提示文
毎年恒例、幻冬舎ゴールドオンラインの相続特集が開幕! 最新情報から大人気記事のピックアップまで、盛りだくさんでお届けします。今回は、相続税を支払わぬまま消息不明となった長男の話。相続したビルを売り払い、女と二人でどこかへ消えてしまい……?

相続税の連帯納付義務

「それで、お兄さんが消えたのはいつのことですか?」

 

「正確な日にちはわからないのですが、3カ月くらい前だと思います。税務署から連絡がきて、兄が払う分の相続税が未納だと言われました。それで急いで連絡を取ろうと思ったのですが、その時にはもう家におらず、携帯電話を解約していて、連絡がつかなくなっていたんです」

 

「行き先も何もわからないのですか?」

 

「私の予想なのですが、おそらくタイにいるのではないかと思います」

 

「タイですか」

記録の抜粋
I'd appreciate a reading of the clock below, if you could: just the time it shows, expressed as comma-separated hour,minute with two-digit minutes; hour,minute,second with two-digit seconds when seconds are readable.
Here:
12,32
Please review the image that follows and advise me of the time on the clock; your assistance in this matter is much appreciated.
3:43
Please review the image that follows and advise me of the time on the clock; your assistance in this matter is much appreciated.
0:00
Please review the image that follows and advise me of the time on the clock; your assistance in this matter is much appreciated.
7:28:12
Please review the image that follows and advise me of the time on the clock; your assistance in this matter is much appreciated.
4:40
--
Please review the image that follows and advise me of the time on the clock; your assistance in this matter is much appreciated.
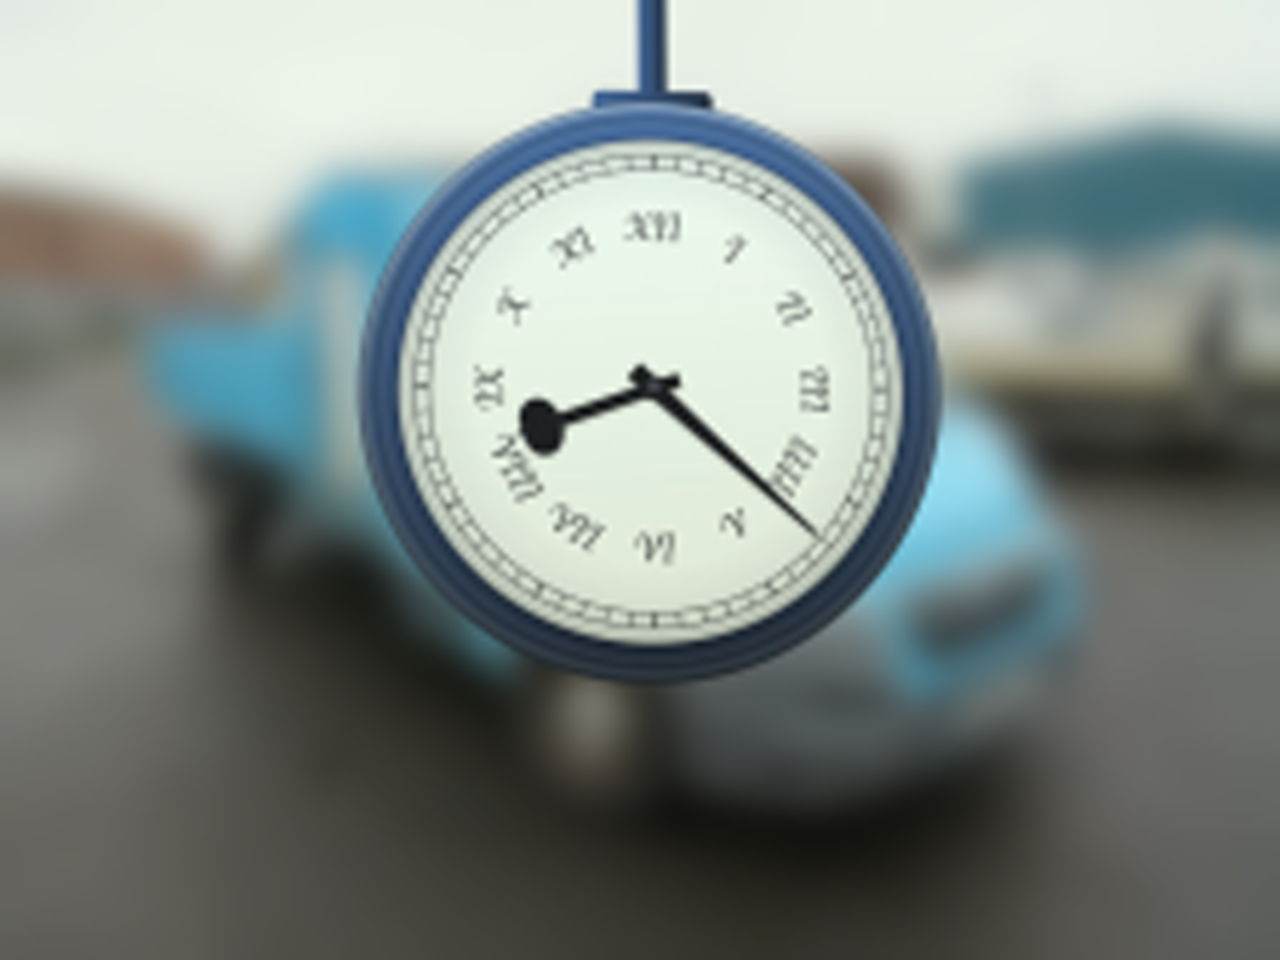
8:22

課題
上にある相続税の連帯納付義務についての文章を、最初から最後まで一字一句変えずに打ち直してください。

作業結果
毎年恒例、幻冬舎ゴールドオンラインの相続特集が開幕! 最新情報から大人気記事のピックアップまで、盛りだくさんでお届けします。今回は、相続税を支払わぬまま消息不明となった長男の話。相続したビルを売り払い、女と二人でどこかへ消えてしまい……?

相続税の連帯納付義務

「それで、お兄さんが消えたのはいつのことですか?」

 

「正確な日にちはわからないのですが、3カ月くらい前だと思います。税務署から連絡がきて、兄が払う分の相続税が未納だと言われました。それで急いで連絡を取ろうと思ったのですが、その時にはもう家におらず、携帯電話を解約していて、連絡がつかなくなっていたんです」

 

「行き先も何もわからないのですか?」

 

「私の予想なのですが、おそらくタイにいるのではないかと思います」

 

「タイですか」